Our terrible developer brains, confused and screwed up by years of “Don’t Repeat Yourself”, fail to see the obvious solution: it’s ok to duplicate events. Relax, everything is going to be fine. It’s just stickies you’re copying, not code. Uncle Bob is not going to haunt your nightmares.
Write down the same event on as many stickies as you need. Place them wherever they occur or influence something else. Use the same name, and perhaps some visual indicator, to make them easily recognisable. As a facilitator, as soon as I notice an event is central to the model and highly reusable, I make a bunch of copies. I put them on the wall or give them to the participants. They can keep focusing on modelling the flows.
Happy Path
Now that we’ve conquered our irrational fear of writing the same event down twice, there’s lots of cool things we can do. Typically, without duplication, you’d show a branches starting from the same place (first picture). With duplication, you can more clearly visualise different flows. Some of them are Happy Paths, i.e. a flow desired to the business or the user. The others are exceptions, edge cases, race conditions, or any possible outcomes. In the second picture, I mark them with green and red stickies.

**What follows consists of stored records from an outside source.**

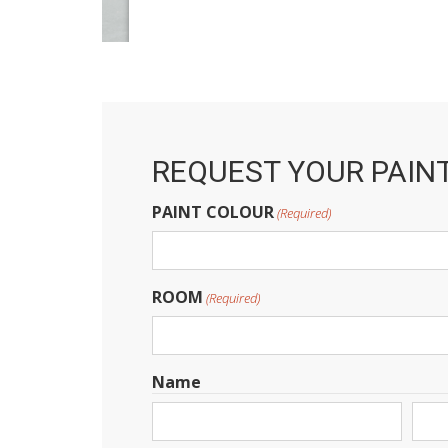
REQUEST YOUR PAIN
PAINT COLOUR
(Required)
ROOM
(Required)
Name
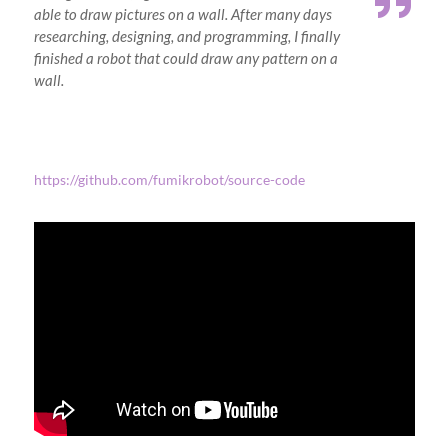
able to draw pictures on a wall. After many days
researching, designing, and programming, I finally
finished a robot that could draw any pattern on a
wall.
https://github.com/fumikrobot/source-code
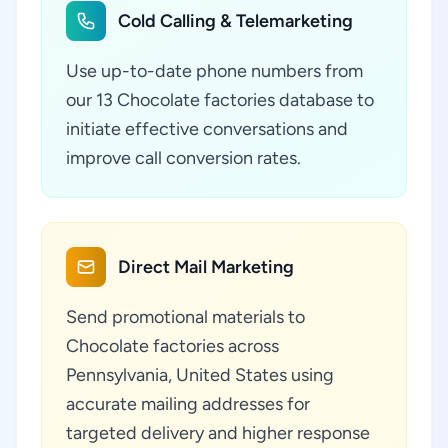
Cold Calling & Telemarketing
Use up-to-date phone numbers from
our 13 Chocolate factories database to
initiate effective conversations and
improve call conversion rates.
Direct Mail Marketing
Send promotional materials to
Chocolate factories across
Pennsylvania, United States using
accurate mailing addresses for
targeted delivery and higher response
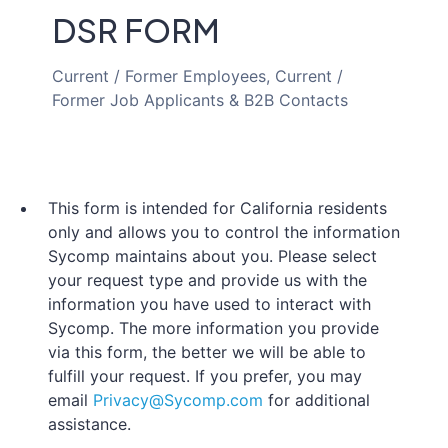
DSR FORM
Current / Former Employees, Current /
Former Job Applicants & B2B Contacts
This form is intended for California residents
only and allows you to control the information
Sycomp maintains about you. Please select
your request type and provide us with the
information you have used to interact with
Sycomp. The more information you provide
via this form, the better we will be able to
fulfill your request. If you prefer, you may
email
Privacy@Sycomp.com
for additional
assistance.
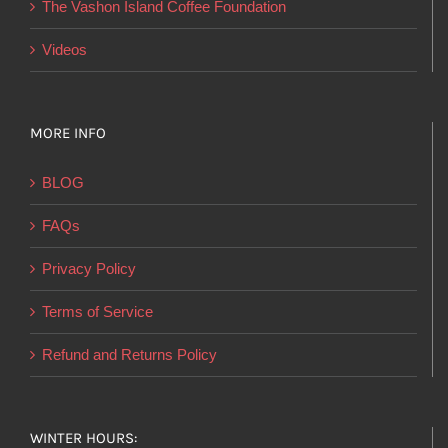
The Vashon Island Coffee Foundation
Videos
MORE INFO
BLOG
FAQs
Privacy Policy
Terms of Service
Refund and Returns Policy
WINTER HOURS:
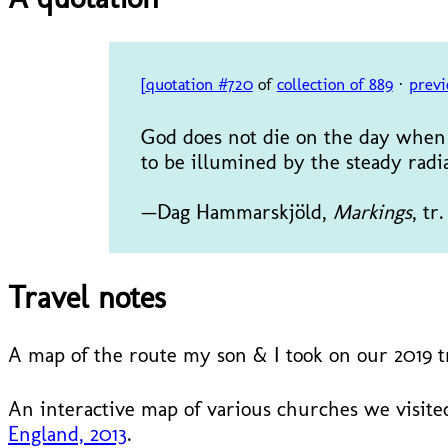
[quotation #720
of
collection of 889
·
previ
God does not die on the day when 
to be illumined by the steady radi
—Dag Hammarskjöld,
Markings
, tr
Travel notes
A map of the route my son & I took on our 2019 
An interactive map of various churches we visited
England, 2013
.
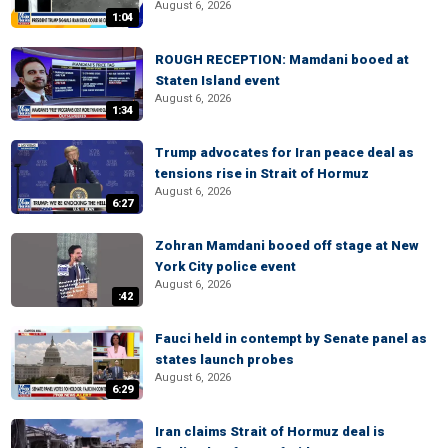
August 6, 2026
1:04
ROUGH RECEPTION: Mamdani booed at
Staten Island event
August 6, 2026
1:34
Trump advocates for Iran peace deal as
tensions rise in Strait of Hormuz
August 6, 2026
6:27
Zohran Mamdani booed off stage at New
York City police event
August 6, 2026
:42
Fauci held in contempt by Senate panel as
states launch probes
August 6, 2026
6:29
Iran claims Strait of Hormuz deal is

You can experiment with variations in flow. What happens if a customer pays the invoice before we sent it? What happens when the customer contests it before we sent it? Because it’s so cheap to move stickies around, you trigger discussions with non-technical business people, and gain new insights. It’s domain-driven design in its purest form!
Visual Language
Model Storming is closer to the idea of brain storming: anything can happen, and there’s no standard notation. When done well, it leads to finding your own visual notation for various concepts. On the other hand, Event Storming uses a rather strict notation and ordered set of steps. The clear rules make it easier for people who are not used to be creative in an everything-is-permitted environment. Still, that shouldn’t stop us from adding some imaginative visuals into the mix. Draw simple icons like smiling or sad customers, lightning, time bombs, various traffic signs, objects from the actual domain,… They speak to the emotional side of the brain, and can convey a lot of information without explanation. You’ll find you will remember the bits with drawings a lot better as well.